(ﺁﺑﺪﻩ) i. (Arapça ebed “sonu olmayan gelecek zaman”dan ābide) [Türkçe’de türetilmiştir]
1. Bir kişiyi, bir olayı gelecek nesillere hatırlatmak, değerini tanıtmak için yapılan heykel veya mîmârî eser, anıt: “Çanakkale âbidesi.”
Gemiden bizim hiçbir âbidemiz, hiçbir tümseğimiz görünmüyor (Rûşen E. Ünaydın).
2. Yılların, yüzyılların ötesine kalacak değerde mîmârî eser:
Pek eski bir âbide olan Yeşil Câmi’in bu yenilik hâli işte bu tâmirden ileri geliyor (Ahmet Hâşim).

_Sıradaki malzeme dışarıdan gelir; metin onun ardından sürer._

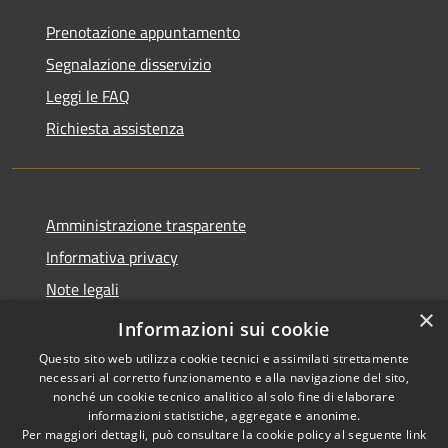
Prenotazione appuntamento
Segnalazione disservizio
Leggi le FAQ
Richiesta assistenza
Amministrazione trasparente
Informativa privacy
Note legali
×
Dichiarazione di accessibilità
Informazioni sui cookie
Questo sito web utilizza cookie tecnici e assimilati strettamente
necessari al corretto funzionamento e alla navigazione del sito,
nonché un cookie tecnico analitico al solo fine di elaborare
informazioni statistiche, aggregate e anonime.
RSS
Copyright © 2026 • Città di
Per maggiori dettagli, può consultare la cookie policy al seguente
link
Accessibilità
Noto • Powered by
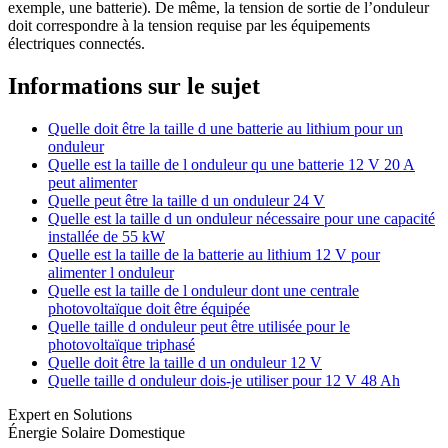
exemple, une batterie). De même, la tension de sortie de l’onduleur
doit correspondre à la tension requise par les équipements
électriques connectés.
Informations sur le sujet
Quelle doit être la taille d une batterie au lithium pour un
onduleur
Quelle est la taille de l onduleur qu une batterie 12 V 20 A
peut alimenter
Quelle peut être la taille d un onduleur 24 V
Quelle est la taille d un onduleur nécessaire pour une capacité
installée de 55 kW
Quelle est la taille de la batterie au lithium 12 V pour
alimenter l onduleur
Quelle est la taille de l onduleur dont une centrale
photovoltaïque doit être équipée
Quelle taille d onduleur peut être utilisée pour le
photovoltaïque triphasé
Quelle doit être la taille d un onduleur 12 V
Quelle taille d onduleur dois-je utiliser pour 12 V 48 Ah
Expert en Solutions
Énergie Solaire Domestique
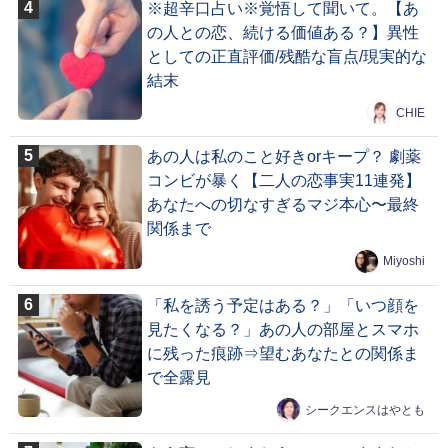
※超辛口占い※覚悟して聞いて。【あ
の人との恋、続ける価値ある？】異性
としての正直評価/残酷な盲点/現実的な
結末
CHIE
あの人は私のこと好きorキープ？ 劇薬
コンビが暴く【二人の恋事実11連発】
あなたへの切なすぎるマジ本心〜最終
関係まで
Miyoshi
「私を誘う予定はある？」「いつ顔を
見たくなる？」あの人の部屋とスマホ
に残った痕跡⇒望むあなたとの関係ま
で全露見
シークエンスはやとも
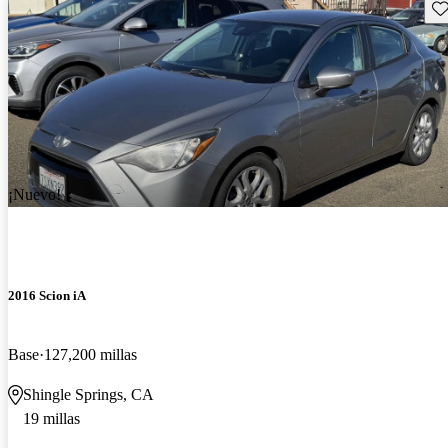
Gu
¡Nuevo!
2016 Scion iA
Base
127,200 millas
Shingle Springs, CA
19 millas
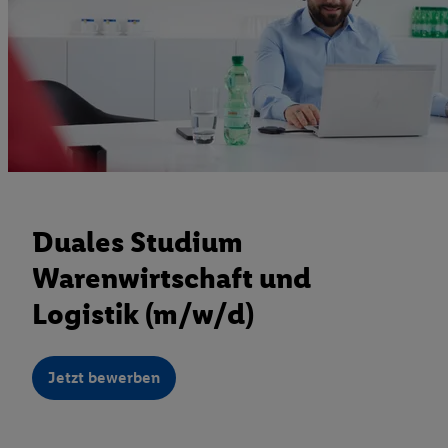
Duales Studium
Warenwirtschaft und
Logistik (m/w/d)
Jetzt bewerben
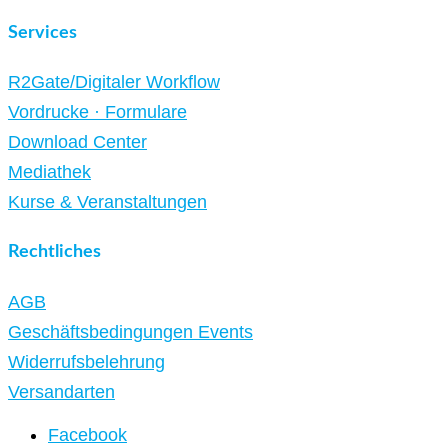
Services
R2Gate/Digitaler Workflow
Vordrucke · Formulare
Download Center
Mediathek
Kurse & Veranstaltungen
Rechtliches
AGB
Geschäftsbedingungen Events
Widerrufsbelehrung
Versandarten
Facebook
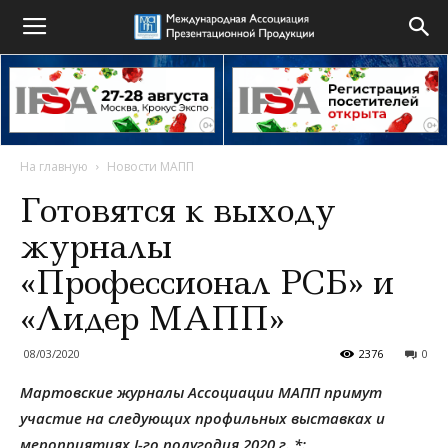
На главную
Новости МАПП
Готовятся к выходу
журналы
«Профессионал РСБ» и
«Лидер МАПП»
08/03/2020
2376
0
Мартовские журналы Ассоциации МАПП примут
участие на следующих профильных выставках и
мероприятиях I-го полугодия 2020 г. *:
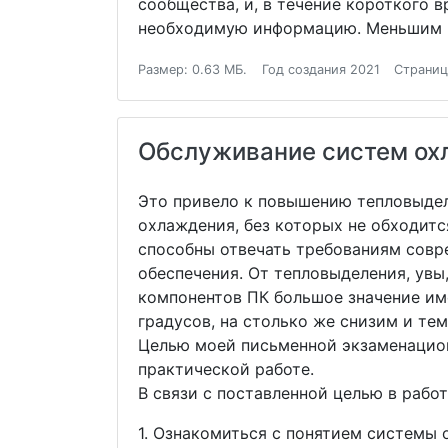
сообщества, и, в течение короткого 
необходимую информацию. Меньшим в
Размер: 0.63 МБ.
Год создания 2021
Страниц
Обслуживание систем ох
Это привело к повышению тепловыдел
охлаждения, без которых не обходитс
способны отвечать требованиям совр
обеспечения. От тепловыделения, увы
компонентов ПК большое значение име
градусов, на столько же снизим и те
Целью моей письменной экзаменацион
практической работе.
В связи с поставленной целью в раб
1. Ознакомиться с понятием системы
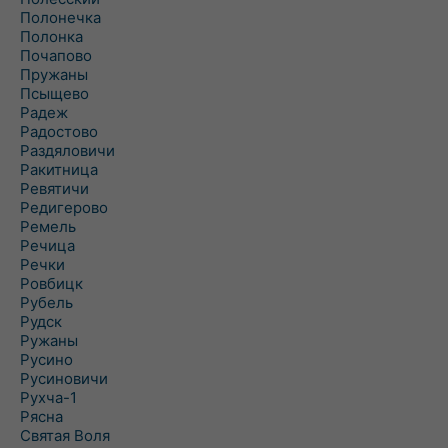
Полонечка
Полонка
Почапово
Пружаны
Псыщево
Радеж
Радостово
Раздяловичи
Ракитница
Ревятичи
Редигерово
Ремель
Речица
Речки
Ровбицк
Рубель
Рудск
Ружаны
Русино
Русиновичи
Рухча-1
Рясна
Святая Воля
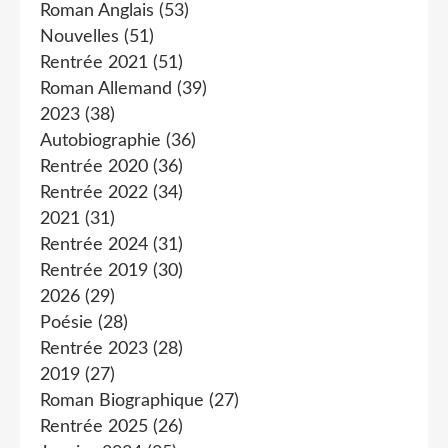
Roman Anglais
(53)
Nouvelles
(51)
Rentrée 2021
(51)
Roman Allemand
(39)
2023
(38)
Autobiographie
(36)
Rentrée 2020
(36)
Rentrée 2022
(34)
2021
(31)
Rentrée 2024
(31)
Rentrée 2019
(30)
2026
(29)
Poésie
(28)
Rentrée 2023
(28)
2019
(27)
Roman Biographique
(27)
Rentrée 2025
(26)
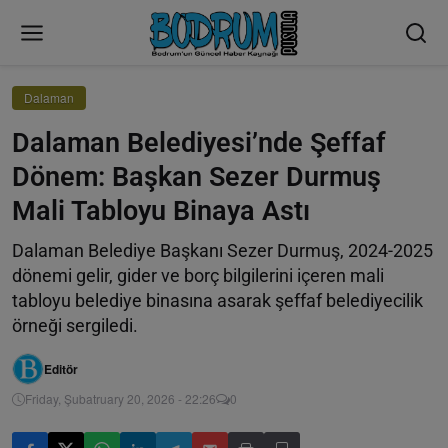
Dalaman
Dalaman Belediyesi’nde Şeffaf
Dönem: Başkan Sezer Durmuş
Mali Tabloyu Binaya Astı
Dalaman Belediye Başkanı Sezer Durmuş, 2024-2025
dönemi gelir, gider ve borç bilgilerini içeren mali
tabloyu belediye binasına asarak şeffaf belediyecilik
örneği sergiledi.
Editör
Friday, Şubatruary 20, 2026 - 22:26
0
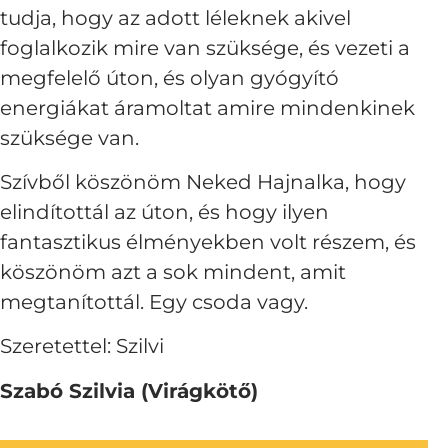
tudja, hogy az adott léleknek akivel
foglalkozik mire van szüksége, és vezeti a
megfelelő úton, és olyan gyógyító
energiákat áramoltat amire mindenkinek
szüksége van.
Szívből köszönöm Neked Hajnalka, hogy
elindítottál az úton, és hogy ilyen
fantasztikus élményekben volt részem, és
köszönöm azt a sok mindent, amit
megtanítottál. Egy csoda vagy.
Szeretettel: Szilvi
Szabó Szilvia (Virágkötő)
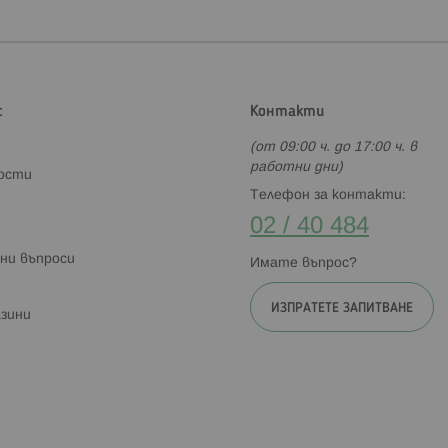
с
Контакти
(от 09:00 ч. до 17:00 ч. в
работни дни)
ности
Телефон за контакти:
02 / 40 484
ни въпроси
Имате въпрос?
ИЗПРАТЕТЕ ЗАПИТВАНЕ
зини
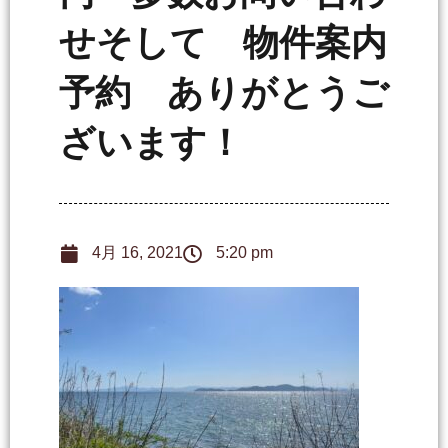
せそして 物件案内
予約 ありがとうご
ざいます！
4月 16, 2021
5:20 pm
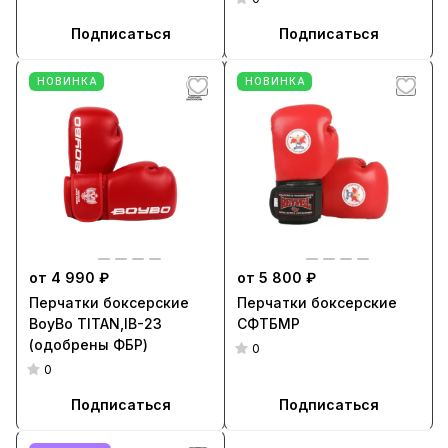
Подписаться
Подписаться
НОВИНКА
НОВИНКА
от 4 990 ₽
от 5 800 ₽
Перчатки боксерские
Перчатки боксерские
BoyBo TITAN,IB-23
СФТБМР
(одобрены ФБР)
0
0
Подписаться
Подписаться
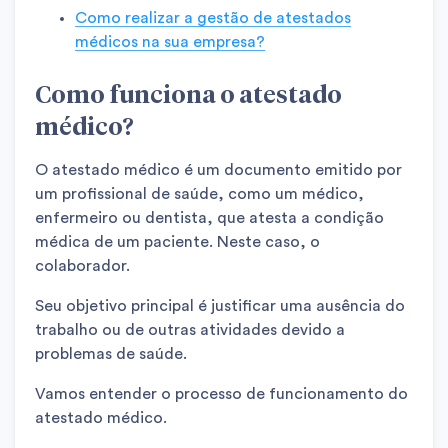
Como realizar a gestão de atestados
médicos na sua empresa?
Como funciona o atestado
médico?
O atestado médico é um documento emitido por
um profissional de saúde, como um médico,
enfermeiro ou dentista, que atesta a condição
médica de um paciente. Neste caso, o
colaborador.
Seu objetivo principal é justificar uma ausência do
trabalho ou de outras atividades devido a
problemas de saúde.
Vamos entender o processo de funcionamento do
atestado médico.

3. Bir düşünce, duygu veya hâlin bütün özelliklerini kendinde toplamış olan; o düşünce, duygu veya hâlin timsâli, sembolü durumunda bulunan şey veya kimse [Bu anlamda isim tamlamasının ikinci öğesi durumundadır]: “Güzellik âbidesi.” “Fazîlet âbidesi.”
Fakat ana da baba da günün birinde onların yetişip birer insanlık âbidesi olacaklarından habersiz bulunuyorlardı (Sâmiha Ayverdi).
Hele o Mesaj filmi bir sanat hârikası, bir sanat hâdisesi, bir sanat âbidesi (Ergun Göze).
4. sıf. Yüzyılların ötesine kalacak değerde olan, âbideleşmiş:“Âbide şahsiyetler.”
Kâşgarlı Mahmud, devrinde büyük himmet göstermiş, âbide eser yazmış, aziz vazîfe görmüş tam bir Türk büyüğüdür (Nihad S. Banarlı).